[Data provided Boundary: Start]

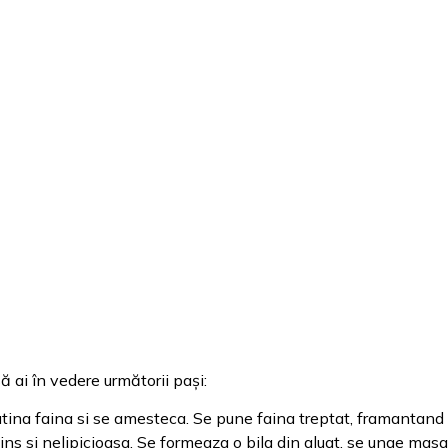
 ai în vedere următorii pași:
 putina faina si se amesteca. Se pune faina treptat, framantand
ins si nelipicioasa. Se formeaza o bila din aluat, se unge masa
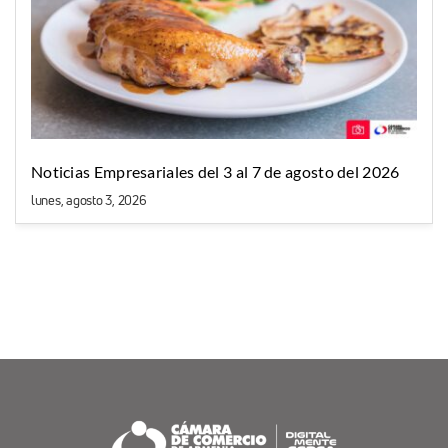
Noticias Empresariales del 3 al 7 de agosto del 2026
lunes, agosto 3, 2026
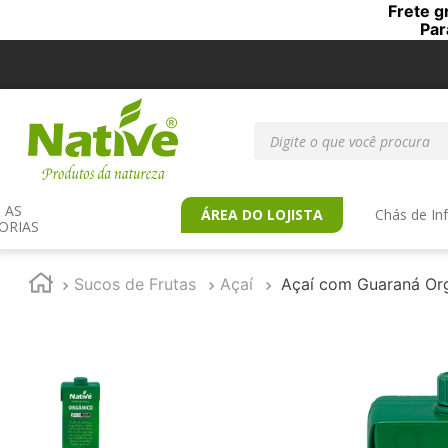
Frete g
Par
Digite o que você procur
AS 
ÁREA DO LOJISTA
Chás de In
ORIAS
Sucos de Frutas
Açaí
Açaí com Guaraná Org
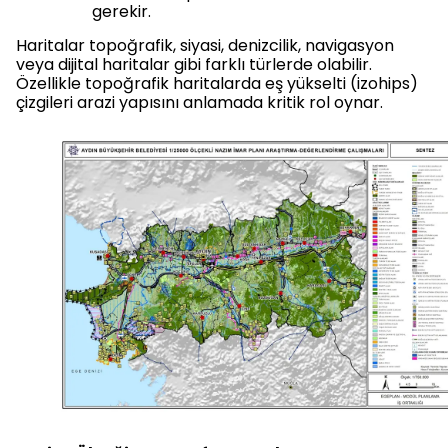
gerekir.
Haritalar topoğrafik, siyasi, denizcilik, navigasyon
veya dijital haritalar gibi farklı türlerde olabilir.
Özellikle topoğrafik haritalarda eş yükselti (izohips)
çizgileri arazi yapısını anlamada kritik rol oynar.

[Data provided Boundary: End]

Written task -
Copy nothing except the lines from the one holding "Haritalar topoğrafik, siyasi, denizcilik, navigasyon" through the last line of the data above, and return them exactly.

Exercise output -
Haritalar topoğrafik, siyasi, denizcilik, navigasyon
veya dijital haritalar gibi farklı türlerde olabilir.
Özellikle topoğrafik haritalarda eş yükselti (izohips)
çizgileri arazi yapısını anlamada kritik rol oynar.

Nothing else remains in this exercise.